固定データベースロールとユーザー定義ロールはデータベース配下にあるので、複数データベースに跨がって使用できない。
PostgreSQL
サーバーに複数インスタンスを作成できるが、原則として一つしか作らない。ポート番号がインスタンスごとに別になる。
インスタンスの中に、複数データベースを作成できる。
データベースの中に、複数スキーマを作成できる。
ユーザーはインスタンス配下にあるので、複数データベースに跨がって使用できる。
ロールとユーザーは同じもの。ロールにはログイン権限がないだけ。
MySQL(MariaDB)
インスタンスは一つだけ。MySQL本体がインスタンスのようなもの。
データベースとスキーマが同義。
ユーザーはインスタンス配下にあるので、複数データベースに跨がって使用できる。
ロールの機能はユーザーとほとんど同じで、機能制限されたユーザーのようなもの。
逆にユーザーをロールのように使用できる。
SQLite
アプリに組み込む部品として作られたDBMSなので、インスタンスという概念が無い。
データベースはファイルである。
スキーマの概念はない。
複数人で使用するわけではないので、ユーザーやロールの概念は必要無いため、存在しない。

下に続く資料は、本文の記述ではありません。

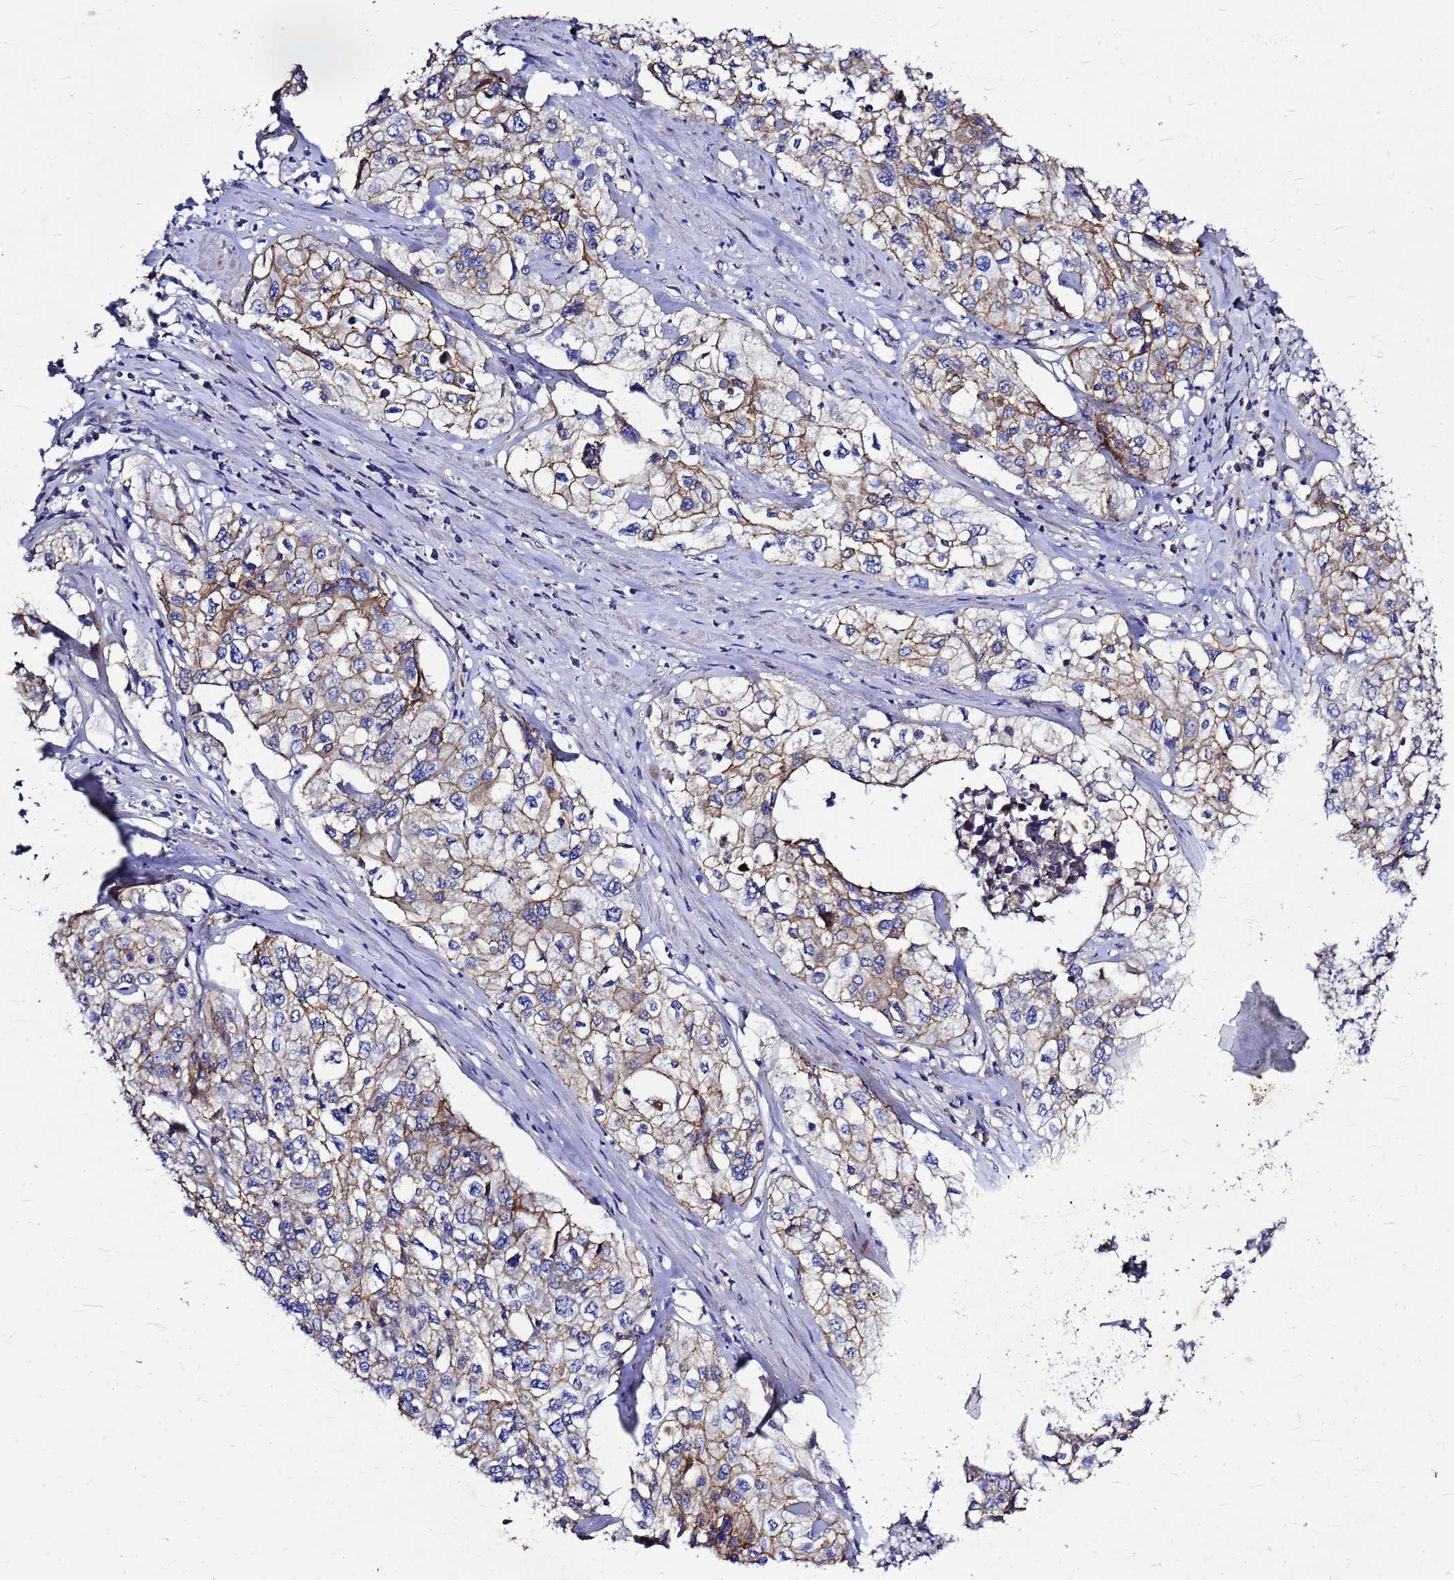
{"staining": {"intensity": "moderate", "quantity": "25%-75%", "location": "cytoplasmic/membranous"}, "tissue": "cervical cancer", "cell_type": "Tumor cells", "image_type": "cancer", "snomed": [{"axis": "morphology", "description": "Squamous cell carcinoma, NOS"}, {"axis": "topography", "description": "Cervix"}], "caption": "About 25%-75% of tumor cells in squamous cell carcinoma (cervical) reveal moderate cytoplasmic/membranous protein expression as visualized by brown immunohistochemical staining.", "gene": "FBXW5", "patient": {"sex": "female", "age": 31}}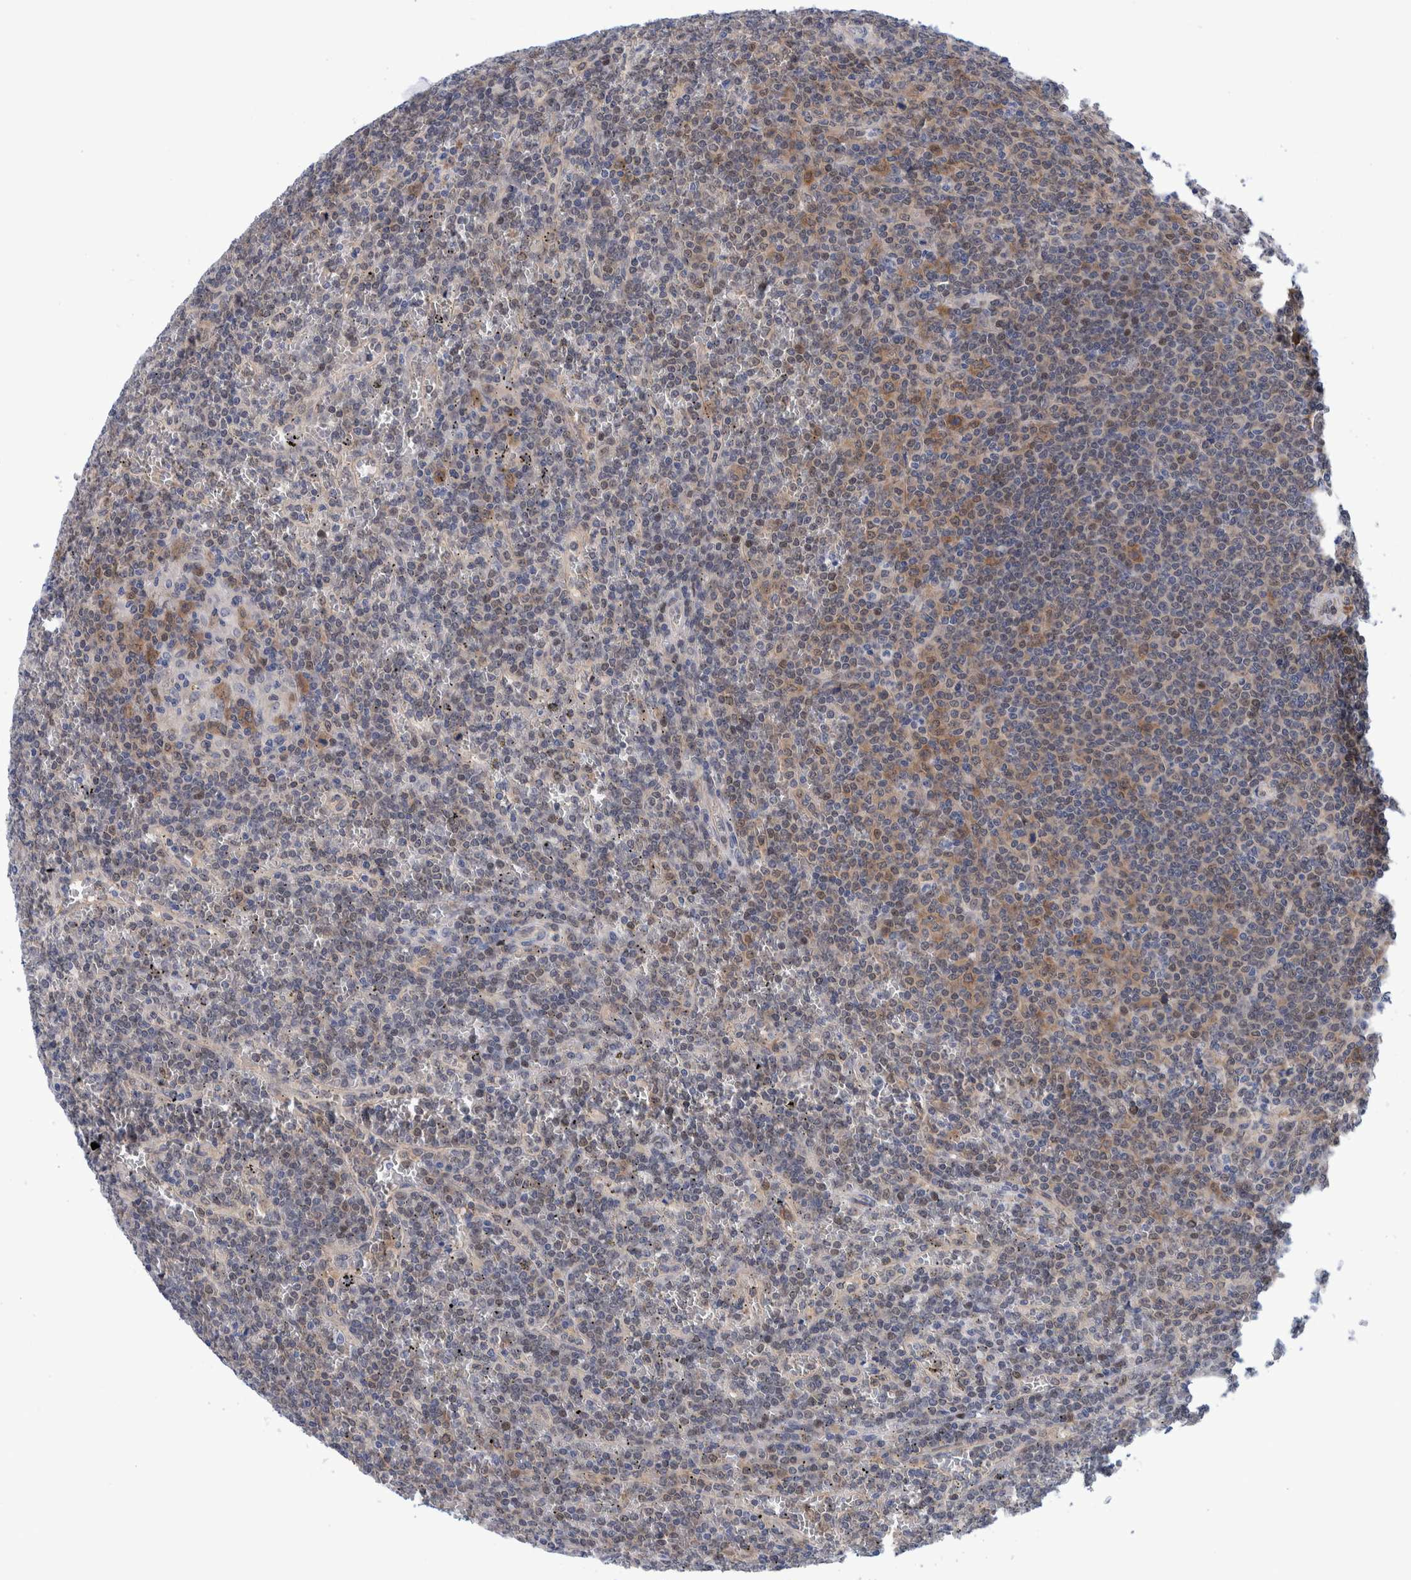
{"staining": {"intensity": "weak", "quantity": "25%-75%", "location": "nuclear"}, "tissue": "lymphoma", "cell_type": "Tumor cells", "image_type": "cancer", "snomed": [{"axis": "morphology", "description": "Malignant lymphoma, non-Hodgkin's type, Low grade"}, {"axis": "topography", "description": "Spleen"}], "caption": "IHC (DAB) staining of lymphoma displays weak nuclear protein expression in about 25%-75% of tumor cells. (brown staining indicates protein expression, while blue staining denotes nuclei).", "gene": "PFAS", "patient": {"sex": "female", "age": 19}}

複数同時更新には対応していない。複数同時読取りは可能。
終わりに
あるDBMSのユーザーが別のDBMSを使用するとき、一番困るのが、インスタンスとデータベースとスキーマとユーザーとロールの仕様の違いが分からないことだ。
しかも、この解説資料は、一カ所にまとまったものが無いので、調べるのが意外に大変だ。
最近は、この辺の資料を纏めているサイトやブログも増えてきたが、まだ充分とは言えないと思っている。
自分も、SQL ServerからOracleやPostgreSQLへ移ったとき、かなり苦労したタイプだ。
この知識自体は大した情報量ではないので、上手く纏まったサイトがあれば、事足りる程度の知識なのだが、なぜか世間には不親切なマニュアルしか存在しない。
DBMSに限らず、IT製品全般に要点を簡潔にまとめた説明資料が少なすぎる印象だ。
締めが「愚痴」になってしまった。
今回は、自分自身の備忘録として、この記事をアップロードしておく。
しばらく、使っていないとすぐに忘れるから。
この記事が、お役に立てば幸いだ。